La svolta è arrivata dopo il matrimonio: "Mio marito aveva una ditta che produceva vitelloni da carne, ma era arrivata a un punto di stasi. Lui voleva chiudere l'azienda e dedicarsi ad altro. A quel punto ho colto la palla al balzo, mi è sembrata un'opportunità da non perdere: l'ho convinto a cedermi la sua attività e ho deciso di buttarmi nella costruzione di una nuova stalla. Prima ce n'era una piccola ma io volevo cambiare tutto e puntare sulla produzione di latte.
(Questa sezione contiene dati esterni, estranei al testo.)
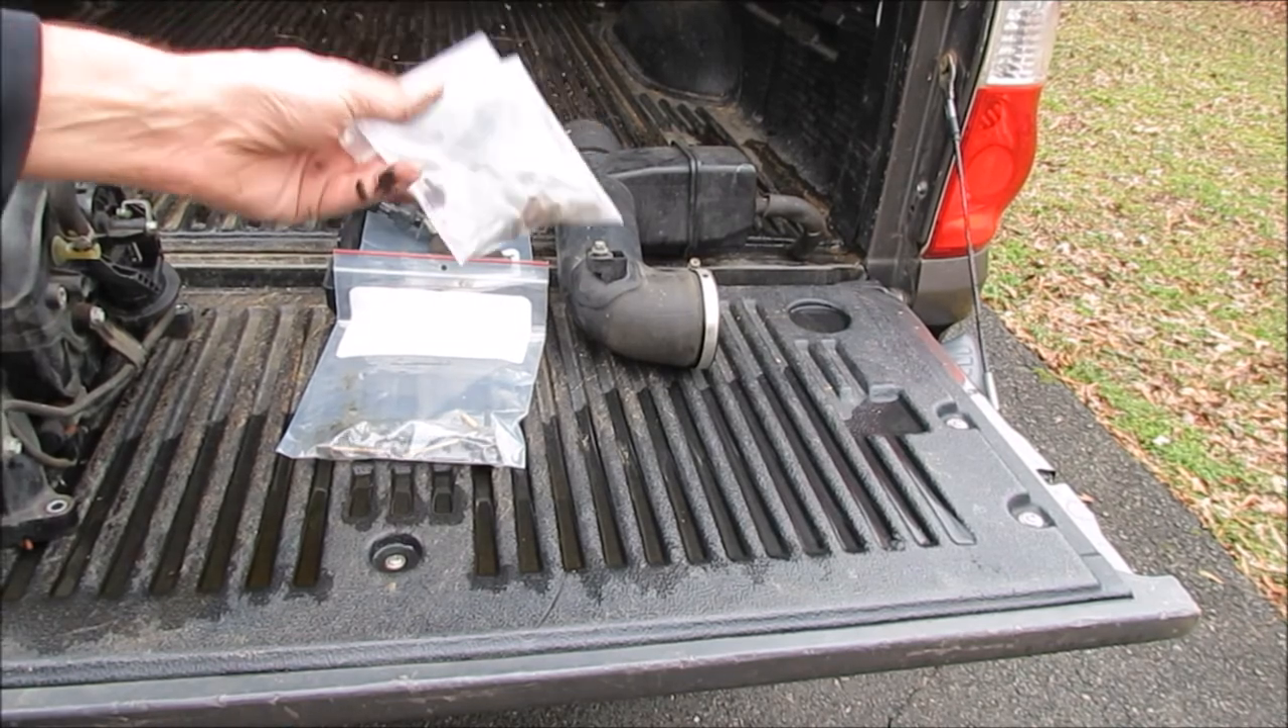Also here's some of the other items that I've removed there's that intake duct of course.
Nel 2019 ho inaugurato la stalla nuova con cinque vacche da latte, adesso nel capannone ne ho una trentina".

Insomma, il numero di animali è quintuplicato in quattro anni: "Produco latte di alta qualità che va al caseificio di Santo Stefano d'Aveto, mi sento di dire che questo è assolutamente il mio lavoro. Sono grata al giorno in cui ho scelto di cambiare vita, è una decisione che prenderei altre mille volte. Quello che non mi piaceva del lavoro da impiegata era la routine: a me piace stare all'aria aperta, a contatto con gli animali. È un lavoro imprevedibile: al mattino, quando apri la porta del capannone, non sai cosa puoi trovare: la mucca che ha partorito, oppure quella che sta male, le incognite sono molteplici, ma è un lavoro dinamico che amo".

Una scelta di vita impegnativa ma dettata dalla passione

Una scelta di vita impegnativa ma che fa sentire vivi: "Certo, con un lavoro come questo non hai ferie né vacanze, ma è stata una mia decisione consapevole e meditata, oggi le mie mucche non le lascerei mai a nessuno. Anche se devo andare a qualche riunione mi organizzo: prima le mungo, poi parto. Ma è un lavoro che d'altronde si fa per passione, hai la soddisfazione di costruire qualcosa di tuo, soprattutto in una regione come la Liguria in cui le difficoltà sono molteplici e notevoli. Dunque anche i sacrifici pesano meno. Trovavo molto più opprimente la routine dell'impiego di prima".

Ora Federigi rappresenta il movimento Donne Impresa di Coldiretti di Genova: "In provincia ci sono tante donne imprenditrici nel settore dell'agroalimentare, sono motivate, a volte anche loro hanno deciso di cambiare vita credendo fortemente in questo settore, e penso che insieme potremo fare un buon lavoro. Il mio obiettivo è promuovere lo sviluppo dell'imprenditoria femminile agricola, organizzare attività culturali e di comunicazione con i consumatori, elaborare proposte per le politiche sociali attinenti al mondo agricolo. Penso alle fattorie didattiche, al lavoro sui sociale con i bambini, insomma c'è tanto che si può fare insieme".